◆ **Work order 1**
Translate into French this sentence from the passage on Japanese troop transports below: "These transports averaged 6,000 tons in burden, and were excellently fitted up for their purpose."

◆ **Passage to read**

Admirable Arrangements

Before the end of February over forty transports sailed from Nagasaki, and a still larger embarkation went on at Ujina, near Hiroshima, where a great force of horse, foot, and artillery were steadily detrained every day and sent on board. The admirable arrangements made by the Japanese directors of mobilization and transport were the theme of universal praise among unprejudiced observers. Everything had been carefully thought out beforehand; all the necessary material was ready; and consequently, when war broke out, there was no confusion, no undue haste—only the ordered bustle of men who knew exactly what they had to do and how it was to be done, down to the veriest detail. Special wharves had been prepared and were in position within a few days, with railway lines laid upon them, connecting them with the main lines over which the troops travelled from the interior, so that the trains could be brought down almost to the water's edge. Here the soldiers were detrained, and, after a meal, embarked upon lighters and steam launches, and were conveyed swiftly to the ships to which they were assigned. These transports averaged 6,000 tons in burden, and were excellently fitted up for their purpose. An important part of the vessels' equipment in each case was a number of large surf-boats or sampans, about the most useful form of boat possible for landing troops in the shoal waters of the Korean harbors.

◆ **Work order 2**
In the records below, copy everything from the line containing "This document pairs" down to the line containing "0.009420, 0.930923, -0.167380]]", both lines included. Leave the pictures out of your answer.

◆ **Record extracts**
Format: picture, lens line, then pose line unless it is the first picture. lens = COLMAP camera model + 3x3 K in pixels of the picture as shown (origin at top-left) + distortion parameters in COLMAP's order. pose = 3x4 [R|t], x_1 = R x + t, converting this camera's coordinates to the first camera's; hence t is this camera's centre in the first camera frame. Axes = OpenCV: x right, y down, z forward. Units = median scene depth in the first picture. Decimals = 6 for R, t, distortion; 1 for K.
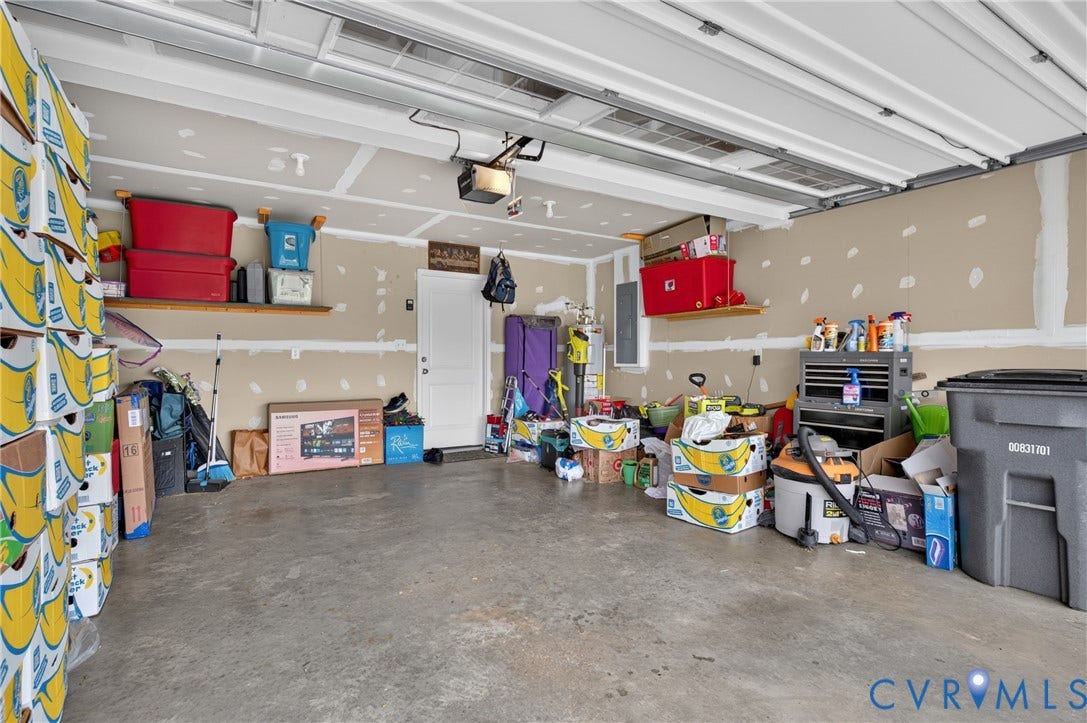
lens RADIAL K [[527.5, 0, 545.5], [0, 527.5, 362.4], [0, 0, 1]] dist [0.011544, -0.001531]
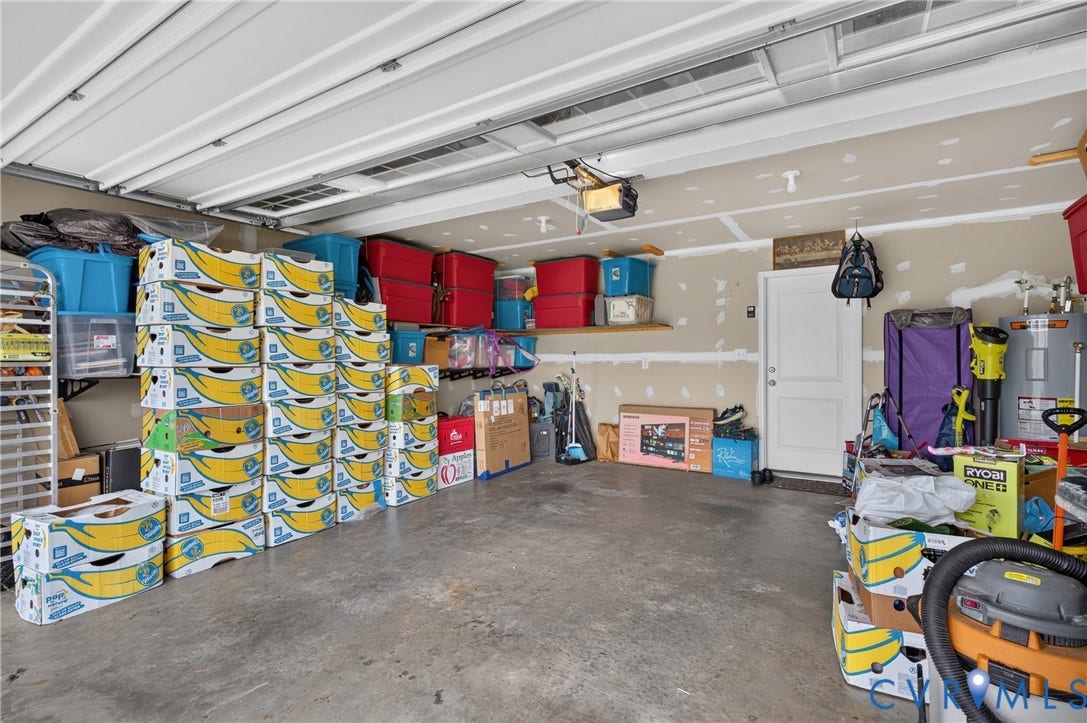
lens RADIAL K [[527.5, 0, 545.2], [0, 527.5, 360.3], [0, 0, 1]] dist [0.011544, -0.001531]
pose [[0.429720, -0.001517, -0.902961, 0.499457], [-0.003737, 0.999987, -0.003459, -0.020298], [0.902955, 0.004861, 0.429708, 0.301718]]
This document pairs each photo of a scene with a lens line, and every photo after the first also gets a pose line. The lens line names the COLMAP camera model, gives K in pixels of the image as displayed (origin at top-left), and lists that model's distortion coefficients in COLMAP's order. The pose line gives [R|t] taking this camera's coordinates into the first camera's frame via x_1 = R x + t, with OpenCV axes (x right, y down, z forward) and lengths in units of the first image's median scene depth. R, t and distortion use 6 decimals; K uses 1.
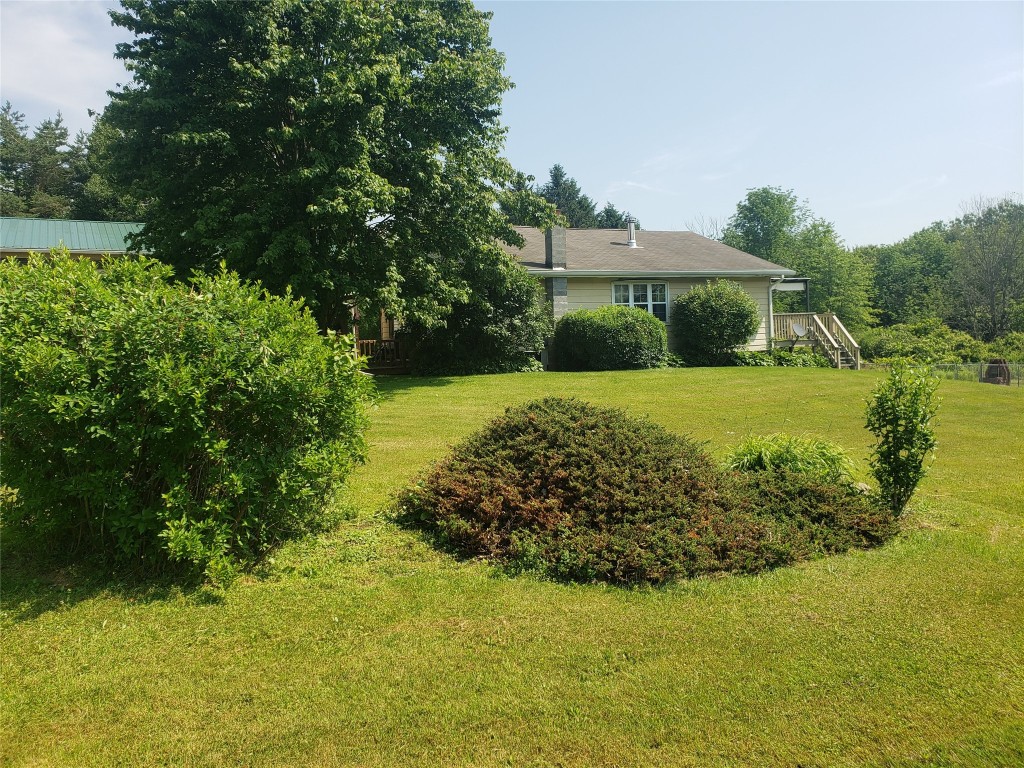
lens RADIAL K [[773.1, 0, 498.3], [0, 773.1, 374.5], [0, 0, 1]] dist [0.042429, 0.009238]
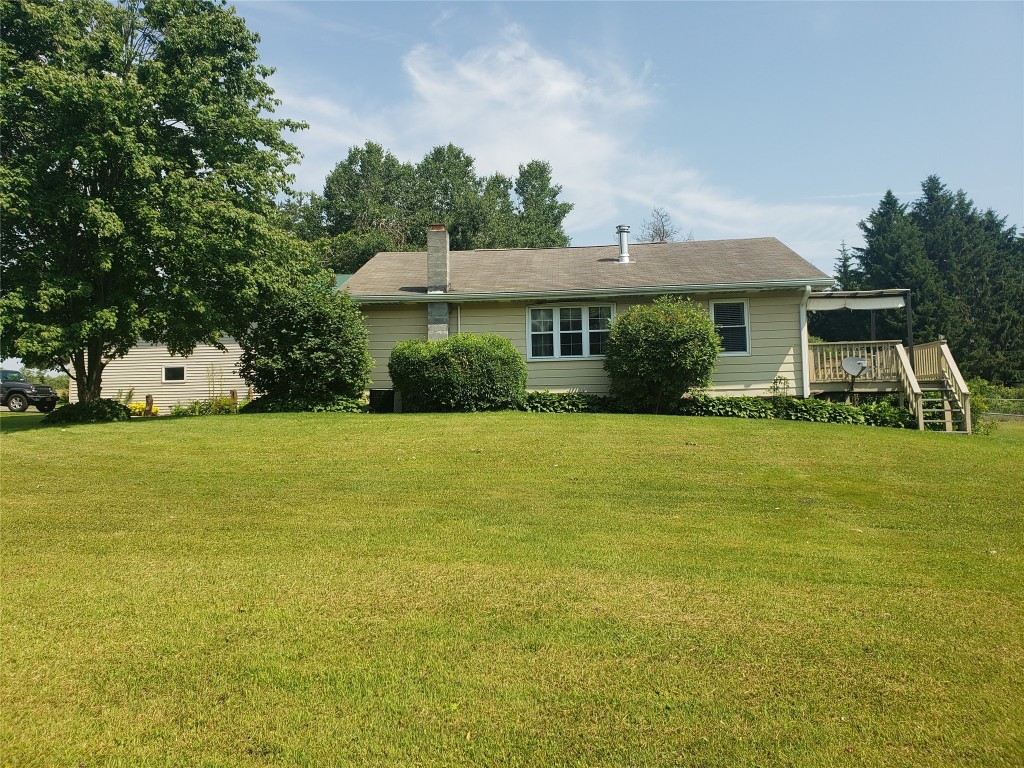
lens RADIAL K [[773.1, 0, 498.3], [0, 773.1, 374.5], [0, 0, 1]] dist [0.042429, 0.009238]
pose [[0.841433, 0.001162, -0.540360, 0.540715], [-0.036599, 0.997824, -0.054845, -0.003220], [0.539121, 0.065925, 0.839645, 0.304606]]
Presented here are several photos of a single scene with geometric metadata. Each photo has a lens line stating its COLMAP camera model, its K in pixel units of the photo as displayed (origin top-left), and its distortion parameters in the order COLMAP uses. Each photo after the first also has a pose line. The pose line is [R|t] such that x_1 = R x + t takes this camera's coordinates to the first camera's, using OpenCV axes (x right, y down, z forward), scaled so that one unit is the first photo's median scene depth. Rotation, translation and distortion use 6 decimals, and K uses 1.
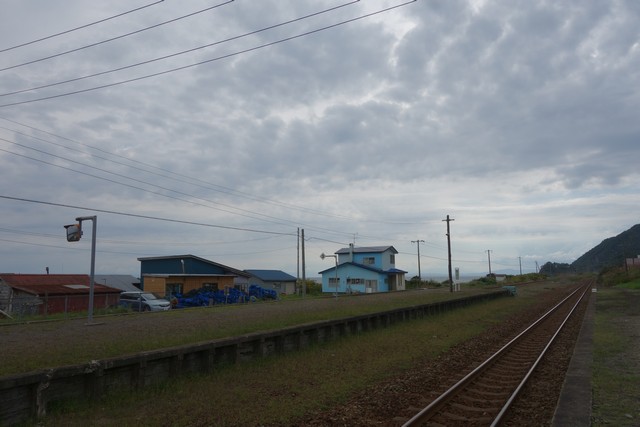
lens RADIAL K [[500.5, 0, 318.6], [0, 500.5, 209.0], [0, 0, 1]] dist [-0.000006, 0.005342]
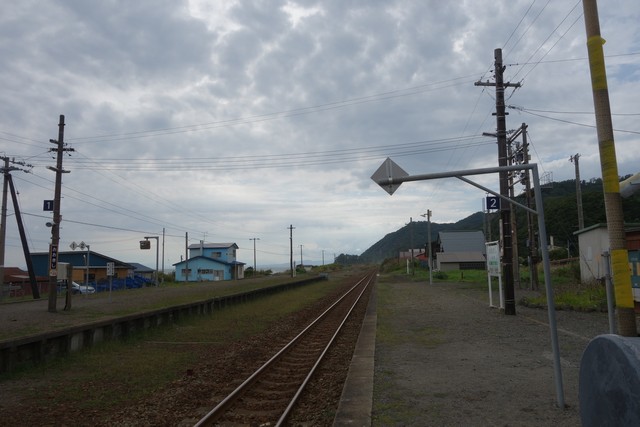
lens RADIAL K [[500.5, 0, 318.7], [0, 500.5, 197.3], [0, 0, 1]] dist [-0.000006, 0.005342]
pose [[0.927624, 0.043935, 0.370923, -0.127161], [-0.041614, 0.999032, -0.014262, -0.029871], [-0.371190, -0.002206, 0.928554, -0.230115]]
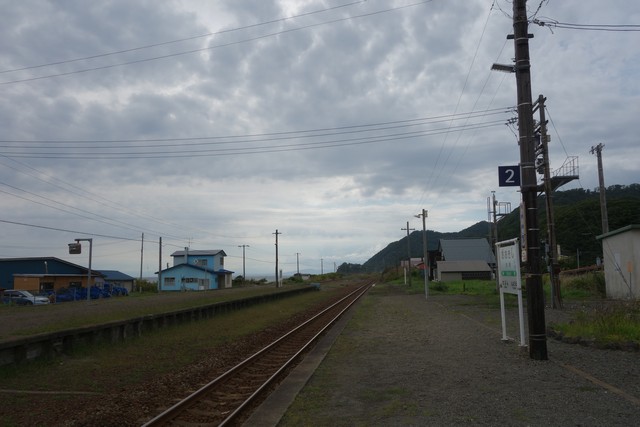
lens RADIAL K [[500.5, 0, 318.5], [0, 500.5, 198.9], [0, 0, 1]] dist [-0.000006, 0.005342]
pose [[0.929853, 0.052670, 0.364141, -0.076245], [-0.045602, 0.998568, -0.027989, -0.022020], [-0.365094, 0.009420, 0.930923, -0.167380]]
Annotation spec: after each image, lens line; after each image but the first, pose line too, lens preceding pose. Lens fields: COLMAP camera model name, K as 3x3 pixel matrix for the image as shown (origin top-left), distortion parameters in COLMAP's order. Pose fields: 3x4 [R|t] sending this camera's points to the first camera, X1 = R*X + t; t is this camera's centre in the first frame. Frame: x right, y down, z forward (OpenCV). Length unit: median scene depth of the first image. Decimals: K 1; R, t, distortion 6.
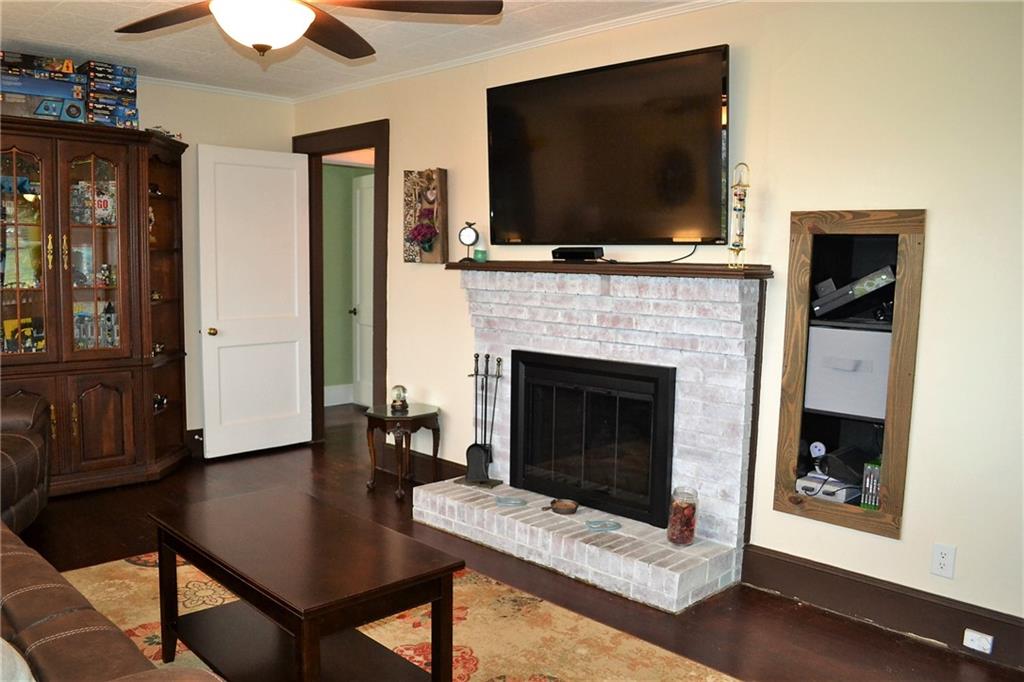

◆ **Answer 1**
Ces transports jaugeaient en moyenne 6 000 tonneaux et étaient parfaitement aménagés pour leur usage.

◆ **Answer 2**
This document pairs each photo of a scene with a lens line, and every photo after the first also gets a pose line. The lens line names the COLMAP camera model, gives K in pixels of the image as displayed (origin at top-left), and lists that model's distortion coefficients in COLMAP's order. The pose line gives [R|t] taking this camera's coordinates into the first camera's frame via x_1 = R x + t, with OpenCV axes (x right, y down, z forward) and lengths in units of the first image's median scene depth. R, t and distortion use 6 decimals; K uses 1.
lens RADIAL K [[773.1, 0, 498.3], [0, 773.1, 374.5], [0, 0, 1]] dist [0.042429, 0.009238]
lens RADIAL K [[773.1, 0, 498.3], [0, 773.1, 374.5], [0, 0, 1]] dist [0.042429, 0.009238]
pose [[0.841433, 0.001162, -0.540360, 0.540715], [-0.036599, 0.997824, -0.054845, -0.003220], [0.539121, 0.065925, 0.839645, 0.304606]]
Presented here are several photos of a single scene with geometric metadata. Each photo has a lens line stating its COLMAP camera model, its K in pixel units of the photo as displayed (origin top-left), and its distortion parameters in the order COLMAP uses. Each photo after the first also has a pose line. The pose line is [R|t] such that x_1 = R x + t takes this camera's coordinates to the first camera's, using OpenCV axes (x right, y down, z forward), scaled so that one unit is the first photo's median scene depth. Rotation, translation and distortion use 6 decimals, and K uses 1.
lens RADIAL K [[500.5, 0, 318.6], [0, 500.5, 209.0], [0, 0, 1]] dist [-0.000006, 0.005342]
lens RADIAL K [[500.5, 0, 318.7], [0, 500.5, 197.3], [0, 0, 1]] dist [-0.000006, 0.005342]
pose [[0.927624, 0.043935, 0.370923, -0.127161], [-0.041614, 0.999032, -0.014262, -0.029871], [-0.371190, -0.002206, 0.928554, -0.230115]]
lens RADIAL K [[500.5, 0, 318.5], [0, 500.5, 198.9], [0, 0, 1]] dist [-0.000006, 0.005342]
pose [[0.929853, 0.052670, 0.364141, -0.076245], [-0.045602, 0.998568, -0.027989, -0.022020], [-0.365094, 0.009420, 0.930923, -0.167380]]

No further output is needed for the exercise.